What to work on – Give back the data below exactly, with every line kept the same.

Collected data entries –
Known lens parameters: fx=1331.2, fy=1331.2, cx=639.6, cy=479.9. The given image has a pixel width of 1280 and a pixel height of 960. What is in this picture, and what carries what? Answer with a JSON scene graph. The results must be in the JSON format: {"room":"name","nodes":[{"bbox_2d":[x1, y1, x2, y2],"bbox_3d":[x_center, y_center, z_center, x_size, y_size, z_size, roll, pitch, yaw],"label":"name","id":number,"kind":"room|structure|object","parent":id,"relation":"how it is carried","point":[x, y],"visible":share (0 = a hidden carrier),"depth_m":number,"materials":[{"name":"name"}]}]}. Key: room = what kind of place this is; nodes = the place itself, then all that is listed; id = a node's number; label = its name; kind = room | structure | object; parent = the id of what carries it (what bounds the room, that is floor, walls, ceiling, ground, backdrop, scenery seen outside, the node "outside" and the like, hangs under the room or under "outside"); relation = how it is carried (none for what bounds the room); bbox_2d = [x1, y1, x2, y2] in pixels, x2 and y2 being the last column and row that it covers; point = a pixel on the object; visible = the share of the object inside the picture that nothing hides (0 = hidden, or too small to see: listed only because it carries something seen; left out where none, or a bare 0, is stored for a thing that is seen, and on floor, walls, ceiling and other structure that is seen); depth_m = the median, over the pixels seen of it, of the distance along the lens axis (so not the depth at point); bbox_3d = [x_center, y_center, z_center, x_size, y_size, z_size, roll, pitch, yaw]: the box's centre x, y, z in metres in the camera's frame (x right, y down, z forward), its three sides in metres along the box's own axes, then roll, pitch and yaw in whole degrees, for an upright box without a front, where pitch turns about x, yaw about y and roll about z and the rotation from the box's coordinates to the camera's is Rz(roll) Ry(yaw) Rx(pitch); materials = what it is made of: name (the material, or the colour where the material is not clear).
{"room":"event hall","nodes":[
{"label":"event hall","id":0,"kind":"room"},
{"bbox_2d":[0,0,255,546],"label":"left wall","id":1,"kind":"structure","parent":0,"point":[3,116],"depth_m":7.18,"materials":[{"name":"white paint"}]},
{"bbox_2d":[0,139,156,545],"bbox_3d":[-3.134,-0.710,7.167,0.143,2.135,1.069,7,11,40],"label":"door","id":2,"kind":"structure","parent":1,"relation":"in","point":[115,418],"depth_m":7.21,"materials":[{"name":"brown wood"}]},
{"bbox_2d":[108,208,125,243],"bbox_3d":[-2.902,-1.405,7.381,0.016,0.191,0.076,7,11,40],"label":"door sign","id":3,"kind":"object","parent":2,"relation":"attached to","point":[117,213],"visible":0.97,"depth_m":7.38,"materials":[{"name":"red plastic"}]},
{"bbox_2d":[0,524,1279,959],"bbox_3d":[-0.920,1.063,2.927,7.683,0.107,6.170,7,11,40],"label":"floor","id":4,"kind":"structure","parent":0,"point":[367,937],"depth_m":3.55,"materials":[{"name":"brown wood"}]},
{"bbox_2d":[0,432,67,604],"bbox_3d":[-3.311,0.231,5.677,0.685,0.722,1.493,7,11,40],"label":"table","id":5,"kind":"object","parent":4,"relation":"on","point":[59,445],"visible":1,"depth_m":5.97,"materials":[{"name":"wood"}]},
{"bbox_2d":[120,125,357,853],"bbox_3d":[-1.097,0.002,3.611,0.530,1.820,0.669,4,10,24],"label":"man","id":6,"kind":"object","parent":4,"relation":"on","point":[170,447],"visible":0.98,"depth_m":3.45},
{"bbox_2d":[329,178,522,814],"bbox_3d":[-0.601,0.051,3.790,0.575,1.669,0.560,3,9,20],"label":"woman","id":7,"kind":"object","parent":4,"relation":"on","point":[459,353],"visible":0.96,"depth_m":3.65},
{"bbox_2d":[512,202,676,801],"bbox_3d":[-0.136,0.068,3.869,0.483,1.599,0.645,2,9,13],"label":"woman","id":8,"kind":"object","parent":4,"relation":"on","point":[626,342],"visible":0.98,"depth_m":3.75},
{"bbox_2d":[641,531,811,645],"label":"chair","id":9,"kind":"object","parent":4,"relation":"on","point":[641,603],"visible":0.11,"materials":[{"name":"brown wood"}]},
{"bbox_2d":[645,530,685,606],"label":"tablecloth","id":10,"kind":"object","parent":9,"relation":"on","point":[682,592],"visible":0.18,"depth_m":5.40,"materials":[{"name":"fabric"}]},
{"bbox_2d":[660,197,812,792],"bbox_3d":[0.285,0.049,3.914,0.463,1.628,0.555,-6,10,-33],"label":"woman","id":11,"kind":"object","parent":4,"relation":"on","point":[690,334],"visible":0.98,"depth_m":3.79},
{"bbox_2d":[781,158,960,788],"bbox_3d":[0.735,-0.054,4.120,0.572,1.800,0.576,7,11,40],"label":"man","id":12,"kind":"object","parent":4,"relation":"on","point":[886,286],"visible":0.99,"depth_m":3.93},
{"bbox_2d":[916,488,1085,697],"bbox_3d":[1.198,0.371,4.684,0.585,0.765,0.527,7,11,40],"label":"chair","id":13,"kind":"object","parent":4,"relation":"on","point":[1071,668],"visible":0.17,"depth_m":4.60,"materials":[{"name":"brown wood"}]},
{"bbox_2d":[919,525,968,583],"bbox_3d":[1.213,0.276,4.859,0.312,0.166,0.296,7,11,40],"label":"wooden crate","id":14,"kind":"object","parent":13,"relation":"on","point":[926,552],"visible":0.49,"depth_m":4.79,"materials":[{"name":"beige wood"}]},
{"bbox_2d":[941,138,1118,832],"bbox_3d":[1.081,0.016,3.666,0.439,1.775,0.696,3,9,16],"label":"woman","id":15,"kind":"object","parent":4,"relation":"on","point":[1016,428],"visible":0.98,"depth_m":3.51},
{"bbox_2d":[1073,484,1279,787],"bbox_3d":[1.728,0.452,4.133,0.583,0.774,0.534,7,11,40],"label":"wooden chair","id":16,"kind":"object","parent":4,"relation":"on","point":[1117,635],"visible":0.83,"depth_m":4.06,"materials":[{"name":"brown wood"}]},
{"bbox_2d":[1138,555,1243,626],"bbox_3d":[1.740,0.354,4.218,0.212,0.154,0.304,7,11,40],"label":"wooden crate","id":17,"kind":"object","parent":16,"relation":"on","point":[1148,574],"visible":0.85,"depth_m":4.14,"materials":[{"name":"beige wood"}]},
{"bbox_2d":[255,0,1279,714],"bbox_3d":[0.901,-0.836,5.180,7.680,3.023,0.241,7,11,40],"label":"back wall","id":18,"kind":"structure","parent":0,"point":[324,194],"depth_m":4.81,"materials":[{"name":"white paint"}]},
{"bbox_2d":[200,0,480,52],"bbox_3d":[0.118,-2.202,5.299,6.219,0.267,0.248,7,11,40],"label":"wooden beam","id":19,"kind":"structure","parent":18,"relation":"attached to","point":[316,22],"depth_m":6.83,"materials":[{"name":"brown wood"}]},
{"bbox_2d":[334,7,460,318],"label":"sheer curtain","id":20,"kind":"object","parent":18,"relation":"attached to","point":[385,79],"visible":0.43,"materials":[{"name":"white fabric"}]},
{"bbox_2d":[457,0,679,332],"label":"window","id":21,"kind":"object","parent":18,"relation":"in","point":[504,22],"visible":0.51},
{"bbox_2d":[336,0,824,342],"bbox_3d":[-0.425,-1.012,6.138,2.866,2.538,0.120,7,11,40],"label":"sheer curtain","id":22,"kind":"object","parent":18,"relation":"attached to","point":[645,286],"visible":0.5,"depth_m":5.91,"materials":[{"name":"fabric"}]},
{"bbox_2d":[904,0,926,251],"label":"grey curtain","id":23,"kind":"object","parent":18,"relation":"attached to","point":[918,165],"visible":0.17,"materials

Response area –
Known lens parameters: fx=1331.2, fy=1331.2, cx=639.6, cy=479.9. The given image has a pixel width of 1280 and a pixel height of 960. What is in this picture, and what carries what? Answer with a JSON scene graph. The results must be in the JSON format: {"room":"name","nodes":[{"bbox_2d":[x1, y1, x2, y2],"bbox_3d":[x_center, y_center, z_center, x_size, y_size, z_size, roll, pitch, yaw],"label":"name","id":number,"kind":"room|structure|object","parent":id,"relation":"how it is carried","point":[x, y],"visible":share (0 = a hidden carrier),"depth_m":number,"materials":[{"name":"name"}]}]}. Key: room = what kind of place this is; nodes = the place itself, then all that is listed; id = a node's number; label = its name; kind = room | structure | object; parent = the id of what carries it (what bounds the room, that is floor, walls, ceiling, ground, backdrop, scenery seen outside, the node "outside" and the like, hangs under the room or under "outside"); relation = how it is carried (none for what bounds the room); bbox_2d = [x1, y1, x2, y2] in pixels, x2 and y2 being the last column and row that it covers; point = a pixel on the object; visible = the share of the object inside the picture that nothing hides (0 = hidden, or too small to see: listed only because it carries something seen; left out where none, or a bare 0, is stored for a thing that is seen, and on floor, walls, ceiling and other structure that is seen); depth_m = the median, over the pixels seen of it, of the distance along the lens axis (so not the depth at point); bbox_3d = [x_center, y_center, z_center, x_size, y_size, z_size, roll, pitch, yaw]: the box's centre x, y, z in metres in the camera's frame (x right, y down, z forward), its three sides in metres along the box's own axes, then roll, pitch and yaw in whole degrees, for an upright box without a front, where pitch turns about x, yaw about y and roll about z and the rotation from the box's coordinates to the camera's is Rz(roll) Ry(yaw) Rx(pitch); materials = what it is made of: name (the material, or the colour where the material is not clear).
{"room":"event hall","nodes":[
{"label":"event hall","id":0,"kind":"room"},
{"bbox_2d":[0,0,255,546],"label":"left wall","id":1,"kind":"structure","parent":0,"point":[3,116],"depth_m":7.18,"materials":[{"name":"white paint"}]},
{"bbox_2d":[0,139,156,545],"bbox_3d":[-3.134,-0.710,7.167,0.143,2.135,1.069,7,11,40],"label":"door","id":2,"kind":"structure","parent":1,"relation":"in","point":[115,418],"depth_m":7.21,"materials":[{"name":"brown wood"}]},
{"bbox_2d":[108,208,125,243],"bbox_3d":[-2.902,-1.405,7.381,0.016,0.191,0.076,7,11,40],"label":"door sign","id":3,"kind":"object","parent":2,"relation":"attached to","point":[117,213],"visible":0.97,"depth_m":7.38,"materials":[{"name":"red plastic"}]},
{"bbox_2d":[0,524,1279,959],"bbox_3d":[-0.920,1.063,2.927,7.683,0.107,6.170,7,11,40],"label":"floor","id":4,"kind":"structure","parent":0,"point":[367,937],"depth_m":3.55,"materials":[{"name":"brown wood"}]},
{"bbox_2d":[0,432,67,604],"bbox_3d":[-3.311,0.231,5.677,0.685,0.722,1.493,7,11,40],"label":"table","id":5,"kind":"object","parent":4,"relation":"on","point":[59,445],"visible":1,"depth_m":5.97,"materials":[{"name":"wood"}]},
{"bbox_2d":[120,125,357,853],"bbox_3d":[-1.097,0.002,3.611,0.530,1.820,0.669,4,10,24],"label":"man","id":6,"kind":"object","parent":4,"relation":"on","point":[170,447],"visible":0.98,"depth_m":3.45},
{"bbox_2d":[329,178,522,814],"bbox_3d":[-0.601,0.051,3.790,0.575,1.669,0.560,3,9,20],"label":"woman","id":7,"kind":"object","parent":4,"relation":"on","point":[459,353],"visible":0.96,"depth_m":3.65},
{"bbox_2d":[512,202,676,801],"bbox_3d":[-0.136,0.068,3.869,0.483,1.599,0.645,2,9,13],"label":"woman","id":8,"kind":"object","parent":4,"relation":"on","point":[626,342],"visible":0.98,"depth_m":3.75},
{"bbox_2d":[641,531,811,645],"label":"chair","id":9,"kind":"object","parent":4,"relation":"on","point":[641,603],"visible":0.11,"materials":[{"name":"brown wood"}]},
{"bbox_2d":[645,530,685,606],"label":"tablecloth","id":10,"kind":"object","parent":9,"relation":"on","point":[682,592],"visible":0.18,"depth_m":5.40,"materials":[{"name":"fabric"}]},
{"bbox_2d":[660,197,812,792],"bbox_3d":[0.285,0.049,3.914,0.463,1.628,0.555,-6,10,-33],"label":"woman","id":11,"kind":"object","parent":4,"relation":"on","point":[690,334],"visible":0.98,"depth_m":3.79},
{"bbox_2d":[781,158,960,788],"bbox_3d":[0.735,-0.054,4.120,0.572,1.800,0.576,7,11,40],"label":"man","id":12,"kind":"object","parent":4,"relation":"on","point":[886,286],"visible":0.99,"depth_m":3.93},
{"bbox_2d":[916,488,1085,697],"bbox_3d":[1.198,0.371,4.684,0.585,0.765,0.527,7,11,40],"label":"chair","id":13,"kind":"object","parent":4,"relation":"on","point":[1071,668],"visible":0.17,"depth_m":4.60,"materials":[{"name":"brown wood"}]},
{"bbox_2d":[919,525,968,583],"bbox_3d":[1.213,0.276,4.859,0.312,0.166,0.296,7,11,40],"label":"wooden crate","id":14,"kind":"object","parent":13,"relation":"on","point":[926,552],"visible":0.49,"depth_m":4.79,"materials":[{"name":"beige wood"}]},
{"bbox_2d":[941,138,1118,832],"bbox_3d":[1.081,0.016,3.666,0.439,1.775,0.696,3,9,16],"label":"woman","id":15,"kind":"object","parent":4,"relation":"on","point":[1016,428],"visible":0.98,"depth_m":3.51},
{"bbox_2d":[1073,484,1279,787],"bbox_3d":[1.728,0.452,4.133,0.583,0.774,0.534,7,11,40],"label":"wooden chair","id":16,"kind":"object","parent":4,"relation":"on","point":[1117,635],"visible":0.83,"depth_m":4.06,"materials":[{"name":"brown wood"}]},
{"bbox_2d":[1138,555,1243,626],"bbox_3d":[1.740,0.354,4.218,0.212,0.154,0.304,7,11,40],"label":"wooden crate","id":17,"kind":"object","parent":16,"relation":"on","point":[1148,574],"visible":0.85,"depth_m":4.14,"materials":[{"name":"beige wood"}]},
{"bbox_2d":[255,0,1279,714],"bbox_3d":[0.901,-0.836,5.180,7.680,3.023,0.241,7,11,40],"label":"back wall","id":18,"kind":"structure","parent":0,"point":[324,194],"depth_m":4.81,"materials":[{"name":"white paint"}]},
{"bbox_2d":[200,0,480,52],"bbox_3d":[0.118,-2.202,5.299,6.219,0.267,0.248,7,11,40],"label":"wooden beam","id":19,"kind":"structure","parent":18,"relation":"attached to","point":[316,22],"depth_m":6.83,"materials":[{"name":"brown wood"}]},
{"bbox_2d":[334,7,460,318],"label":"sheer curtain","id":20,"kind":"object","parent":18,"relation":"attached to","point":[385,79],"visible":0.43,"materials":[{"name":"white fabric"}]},
{"bbox_2d":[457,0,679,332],"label":"window","id":21,"kind":"object","parent":18,"relation":"in","point":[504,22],"visible":0.51},
{"bbox_2d":[336,0,824,342],"bbox_3d":[-0.425,-1.012,6.138,2.866,2.538,0.120,7,11,40],"label":"sheer curtain","id":22,"kind":"object","parent":18,"relation":"attached to","point":[645,286],"visible":0.5,"depth_m":5.91,"materials":[{"name":"fabric"}]},
{"bbox_2d":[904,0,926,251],"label":"grey curtain","id":23,"kind":"object","parent":18,"relation":"attached to","point":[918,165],"visible":0.17,"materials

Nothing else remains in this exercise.